Every line of the material below should be retyped exactly.

■ ■ ■

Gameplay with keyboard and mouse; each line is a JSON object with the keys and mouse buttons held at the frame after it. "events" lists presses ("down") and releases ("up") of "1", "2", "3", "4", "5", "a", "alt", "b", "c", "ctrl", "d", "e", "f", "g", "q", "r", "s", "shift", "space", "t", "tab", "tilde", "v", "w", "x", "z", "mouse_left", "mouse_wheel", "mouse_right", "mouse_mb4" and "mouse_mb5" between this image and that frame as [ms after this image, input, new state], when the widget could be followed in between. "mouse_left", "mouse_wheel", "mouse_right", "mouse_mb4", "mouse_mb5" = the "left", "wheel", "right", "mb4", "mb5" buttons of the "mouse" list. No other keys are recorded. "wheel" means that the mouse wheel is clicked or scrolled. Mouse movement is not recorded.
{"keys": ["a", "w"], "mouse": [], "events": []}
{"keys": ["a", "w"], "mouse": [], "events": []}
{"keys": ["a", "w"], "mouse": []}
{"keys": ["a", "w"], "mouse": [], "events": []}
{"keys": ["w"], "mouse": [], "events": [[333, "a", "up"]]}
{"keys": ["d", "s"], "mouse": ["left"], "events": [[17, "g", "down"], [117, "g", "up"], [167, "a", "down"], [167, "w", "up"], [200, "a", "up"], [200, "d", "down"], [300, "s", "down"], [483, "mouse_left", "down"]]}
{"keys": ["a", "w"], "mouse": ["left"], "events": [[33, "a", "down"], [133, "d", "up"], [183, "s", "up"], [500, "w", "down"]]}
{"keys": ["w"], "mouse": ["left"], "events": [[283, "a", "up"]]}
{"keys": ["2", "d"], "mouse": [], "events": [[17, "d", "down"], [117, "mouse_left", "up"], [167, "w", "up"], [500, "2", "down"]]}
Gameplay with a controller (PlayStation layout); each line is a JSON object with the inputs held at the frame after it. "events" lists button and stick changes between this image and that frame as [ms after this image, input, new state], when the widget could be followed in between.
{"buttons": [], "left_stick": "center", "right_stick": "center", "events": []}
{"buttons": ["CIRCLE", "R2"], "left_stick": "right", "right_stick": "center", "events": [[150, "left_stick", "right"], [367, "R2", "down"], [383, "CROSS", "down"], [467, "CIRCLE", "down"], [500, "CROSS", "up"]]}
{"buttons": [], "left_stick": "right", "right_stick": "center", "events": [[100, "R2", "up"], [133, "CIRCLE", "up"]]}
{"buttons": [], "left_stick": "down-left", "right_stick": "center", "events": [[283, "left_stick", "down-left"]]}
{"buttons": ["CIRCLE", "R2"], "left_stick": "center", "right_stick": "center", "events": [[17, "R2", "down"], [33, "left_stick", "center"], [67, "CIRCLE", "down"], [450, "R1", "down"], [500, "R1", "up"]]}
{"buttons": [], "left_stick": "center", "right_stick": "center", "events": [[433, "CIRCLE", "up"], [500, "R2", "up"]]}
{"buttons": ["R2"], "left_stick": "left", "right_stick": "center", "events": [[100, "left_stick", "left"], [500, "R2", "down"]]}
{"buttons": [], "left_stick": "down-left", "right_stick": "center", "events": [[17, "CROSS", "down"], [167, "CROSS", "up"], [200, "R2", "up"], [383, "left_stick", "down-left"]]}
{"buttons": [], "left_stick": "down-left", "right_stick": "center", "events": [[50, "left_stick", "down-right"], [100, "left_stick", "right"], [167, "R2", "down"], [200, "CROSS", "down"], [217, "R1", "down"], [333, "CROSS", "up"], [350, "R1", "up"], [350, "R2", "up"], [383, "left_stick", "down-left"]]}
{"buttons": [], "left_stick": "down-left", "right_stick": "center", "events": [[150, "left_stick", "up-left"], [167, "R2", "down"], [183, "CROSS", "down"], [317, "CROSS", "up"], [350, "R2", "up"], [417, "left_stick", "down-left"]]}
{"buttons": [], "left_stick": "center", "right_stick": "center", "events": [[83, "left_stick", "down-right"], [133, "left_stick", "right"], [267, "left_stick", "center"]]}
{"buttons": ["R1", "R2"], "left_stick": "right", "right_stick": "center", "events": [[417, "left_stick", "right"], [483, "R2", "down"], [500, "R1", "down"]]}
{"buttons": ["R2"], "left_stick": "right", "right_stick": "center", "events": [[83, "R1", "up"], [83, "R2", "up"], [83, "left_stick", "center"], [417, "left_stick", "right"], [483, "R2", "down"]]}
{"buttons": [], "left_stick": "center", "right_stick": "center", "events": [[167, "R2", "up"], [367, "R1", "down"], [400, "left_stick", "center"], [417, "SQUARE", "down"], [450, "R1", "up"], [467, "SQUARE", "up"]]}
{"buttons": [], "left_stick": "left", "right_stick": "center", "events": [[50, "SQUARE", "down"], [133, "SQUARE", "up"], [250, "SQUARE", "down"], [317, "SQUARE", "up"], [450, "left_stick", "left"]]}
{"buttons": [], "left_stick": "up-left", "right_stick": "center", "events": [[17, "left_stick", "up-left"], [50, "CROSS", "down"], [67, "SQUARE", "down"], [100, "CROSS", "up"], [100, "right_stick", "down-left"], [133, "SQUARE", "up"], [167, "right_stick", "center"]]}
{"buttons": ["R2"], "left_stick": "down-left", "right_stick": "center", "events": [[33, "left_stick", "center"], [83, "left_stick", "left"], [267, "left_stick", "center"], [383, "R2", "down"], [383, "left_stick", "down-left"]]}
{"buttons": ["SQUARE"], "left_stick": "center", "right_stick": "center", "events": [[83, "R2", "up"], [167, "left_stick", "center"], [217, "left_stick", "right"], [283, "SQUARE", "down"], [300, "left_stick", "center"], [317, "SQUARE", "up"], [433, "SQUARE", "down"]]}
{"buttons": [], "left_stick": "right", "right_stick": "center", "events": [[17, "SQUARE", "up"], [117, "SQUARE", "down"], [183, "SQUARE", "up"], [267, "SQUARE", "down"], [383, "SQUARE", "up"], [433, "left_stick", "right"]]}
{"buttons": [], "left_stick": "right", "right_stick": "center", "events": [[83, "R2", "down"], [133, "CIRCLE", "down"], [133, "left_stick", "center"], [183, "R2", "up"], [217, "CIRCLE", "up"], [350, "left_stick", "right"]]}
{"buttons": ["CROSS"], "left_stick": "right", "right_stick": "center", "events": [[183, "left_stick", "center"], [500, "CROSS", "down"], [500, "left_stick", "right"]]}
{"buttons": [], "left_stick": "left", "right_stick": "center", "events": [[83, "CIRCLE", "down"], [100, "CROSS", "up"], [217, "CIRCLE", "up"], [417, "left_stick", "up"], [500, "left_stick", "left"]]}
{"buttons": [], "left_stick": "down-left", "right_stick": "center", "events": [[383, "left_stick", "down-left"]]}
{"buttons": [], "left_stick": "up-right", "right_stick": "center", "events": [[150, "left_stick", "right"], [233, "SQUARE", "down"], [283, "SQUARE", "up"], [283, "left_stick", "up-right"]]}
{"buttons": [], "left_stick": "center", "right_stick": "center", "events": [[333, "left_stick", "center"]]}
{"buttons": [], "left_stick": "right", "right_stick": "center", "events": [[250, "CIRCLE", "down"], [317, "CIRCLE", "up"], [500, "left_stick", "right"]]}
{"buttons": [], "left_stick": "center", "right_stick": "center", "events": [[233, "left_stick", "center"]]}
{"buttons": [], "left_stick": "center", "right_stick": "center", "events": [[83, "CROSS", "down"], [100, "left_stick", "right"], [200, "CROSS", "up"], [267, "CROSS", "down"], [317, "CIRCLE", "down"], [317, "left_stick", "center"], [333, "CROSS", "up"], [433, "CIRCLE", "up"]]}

■ ■ ■

### RESULT OF THE EXERCISE
Gameplay with keyboard and mouse; each line is a JSON object with the keys and mouse buttons held at the frame after it. "events" lists presses ("down") and releases ("up") of "1", "2", "3", "4", "5", "a", "alt", "b", "c", "ctrl", "d", "e", "f", "g", "q", "r", "s", "shift", "space", "t", "tab", "tilde", "v", "w", "x", "z", "mouse_left", "mouse_wheel", "mouse_right", "mouse_mb4" and "mouse_mb5" between this image and that frame as [ms after this image, input, new state], when the widget could be followed in between. "mouse_left", "mouse_wheel", "mouse_right", "mouse_mb4", "mouse_mb5" = the "left", "wheel", "right", "mb4", "mb5" buttons of the "mouse" list. No other keys are recorded. "wheel" means that the mouse wheel is clicked or scrolled. Mouse movement is not recorded.
{"keys": ["a", "w"], "mouse": [], "events": []}
{"keys": ["a", "w"], "mouse": [], "events": []}
{"keys": ["a", "w"], "mouse": []}
{"keys": ["a", "w"], "mouse": [], "events": []}
{"keys": ["w"], "mouse": [], "events": [[333, "a", "up"]]}
{"keys": ["d", "s"], "mouse": ["left"], "events": [[17, "g", "down"], [117, "g", "up"], [167, "a", "down"], [167, "w", "up"], [200, "a", "up"], [200, "d", "down"], [300, "s", "down"], [483, "mouse_left", "down"]]}
{"keys": ["a", "w"], "mouse": ["left"], "events": [[33, "a", "down"], [133, "d", "up"], [183, "s", "up"], [500, "w", "down"]]}
{"keys": ["w"], "mouse": ["left"], "events": [[283, "a", "up"]]}
{"keys": ["2", "d"], "mouse": [], "events": [[17, "d", "down"], [117, "mouse_left", "up"], [167, "w", "up"], [500, "2", "down"]]}
Gameplay with a controller (PlayStation layout); each line is a JSON object with the inputs held at the frame after it. "events" lists button and stick changes between this image and that frame as [ms after this image, input, new state], when the widget could be followed in between.
{"buttons": [], "left_stick": "center", "right_stick": "center", "events": []}
{"buttons": ["CIRCLE", "R2"], "left_stick": "right", "right_stick": "center", "events": [[150, "left_stick", "right"], [367, "R2", "down"], [383, "CROSS", "down"], [467, "CIRCLE", "down"], [500, "CROSS", "up"]]}
{"buttons": [], "left_stick": "right", "right_stick": "center", "events": [[100, "R2", "up"], [133, "CIRCLE", "up"]]}
{"buttons": [], "left_stick": "down-left", "right_stick": "center", "events": [[283, "left_stick", "down-left"]]}
{"buttons": ["CIRCLE", "R2"], "left_stick": "center", "right_stick": "center", "events": [[17, "R2", "down"], [33, "left_stick", "center"], [67, "CIRCLE", "down"], [450, "R1", "down"], [500, "R1", "up"]]}
{"buttons": [], "left_stick": "center", "right_stick": "center", "events": [[433, "CIRCLE", "up"], [500, "R2", "up"]]}
{"buttons": ["R2"], "left_stick": "left", "right_stick": "center", "events": [[100, "left_stick", "left"], [500, "R2", "down"]]}
{"buttons": [], "left_stick": "down-left", "right_stick": "center", "events": [[17, "CROSS", "down"], [167, "CROSS", "up"], [200, "R2", "up"], [383, "left_stick", "down-left"]]}
{"buttons": [], "left_stick": "down-left", "right_stick": "center", "events": [[50, "left_stick", "down-right"], [100, "left_stick", "right"], [167, "R2", "down"], [200, "CROSS", "down"], [217, "R1", "down"], [333, "CROSS", "up"], [350, "R1", "up"], [350, "R2", "up"], [383, "left_stick", "down-left"]]}
{"buttons": [], "left_stick": "down-left", "right_stick": "center", "events": [[150, "left_stick", "up-left"], [167, "R2", "down"], [183, "CROSS", "down"], [317, "CROSS", "up"], [350, "R2", "up"], [417, "left_stick", "down-left"]]}
{"buttons": [], "left_stick": "center", "right_stick": "center", "events": [[83, "left_stick", "down-right"], [133, "left_stick", "right"], [267, "left_stick", "center"]]}
{"buttons": ["R1", "R2"], "left_stick": "right", "right_stick": "center", "events": [[417, "left_stick", "right"], [483, "R2", "down"], [500, "R1", "down"]]}
{"buttons": ["R2"], "left_stick": "right", "right_stick": "center", "events": [[83, "R1", "up"], [83, "R2", "up"], [83, "left_stick", "center"], [417, "left_stick", "right"], [483, "R2", "down"]]}
{"buttons": [], "left_stick": "center", "right_stick": "center", "events": [[167, "R2", "up"], [367, "R1", "down"], [400, "left_stick", "center"], [417, "SQUARE", "down"], [450, "R1", "up"], [467, "SQUARE", "up"]]}
{"buttons": [], "left_stick": "left", "right_stick": "center", "events": [[50, "SQUARE", "down"], [133, "SQUARE", "up"], [250, "SQUARE", "down"], [317, "SQUARE", "up"], [450, "left_stick", "left"]]}
{"buttons": [], "left_stick": "up-left", "right_stick": "center", "events": [[17, "left_stick", "up-left"], [50, "CROSS", "down"], [67, "SQUARE", "down"], [100, "CROSS", "up"], [100, "right_stick", "down-left"], [133, "SQUARE", "up"], [167, "right_stick", "center"]]}
{"buttons": ["R2"], "left_stick": "down-left", "right_stick": "center", "events": [[33, "left_stick", "center"], [83, "left_stick", "left"], [267, "left_stick", "center"], [383, "R2", "down"], [383, "left_stick", "down-left"]]}
{"buttons": ["SQUARE"], "left_stick": "center", "right_stick": "center", "events": [[83, "R2", "up"], [167, "left_stick", "center"], [217, "left_stick", "right"], [283, "SQUARE", "down"], [300, "left_stick", "center"], [317, "SQUARE", "up"], [433, "SQUARE", "down"]]}
{"buttons": [], "left_stick": "right", "right_stick": "center", "events": [[17, "SQUARE", "up"], [117, "SQUARE", "down"], [183, "SQUARE", "up"], [267, "SQUARE", "down"], [383, "SQUARE", "up"], [433, "left_stick", "right"]]}
{"buttons": [], "left_stick": "right", "right_stick": "center", "events": [[83, "R2", "down"], [133, "CIRCLE", "down"], [133, "left_stick", "center"], [183, "R2", "up"], [217, "CIRCLE", "up"], [350, "left_stick", "right"]]}
{"buttons": ["CROSS"], "left_stick": "right", "right_stick": "center", "events": [[183, "left_stick", "center"], [500, "CROSS", "down"], [500, "left_stick", "right"]]}
{"buttons": [], "left_stick": "left", "right_stick": "center", "events": [[83, "CIRCLE", "down"], [100, "CROSS", "up"], [217, "CIRCLE", "up"], [417, "left_stick", "up"], [500, "left_stick", "left"]]}
{"buttons": [], "left_stick": "down-left", "right_stick": "center", "events": [[383, "left_stick", "down-left"]]}
{"buttons": [], "left_stick": "up-right", "right_stick": "center", "events": [[150, "left_stick", "right"], [233, "SQUARE", "down"], [283, "SQUARE", "up"], [283, "left_stick", "up-right"]]}
{"buttons": [], "left_stick": "center", "right_stick": "center", "events": [[333, "left_stick", "center"]]}
{"buttons": [], "left_stick": "right", "right_stick": "center", "events": [[250, "CIRCLE", "down"], [317, "CIRCLE", "up"], [500, "left_stick", "right"]]}
{"buttons": [], "left_stick": "center", "right_stick": "center", "events": [[233, "left_stick", "center"]]}
{"buttons": [], "left_stick": "center", "right_stick": "center", "events": [[83, "CROSS", "down"], [100, "left_stick", "right"], [200, "CROSS", "up"], [267, "CROSS", "down"], [317, "CIRCLE", "down"], [317, "left_stick", "center"], [333, "CROSS", "up"], [433, "CIRCLE", "up"]]}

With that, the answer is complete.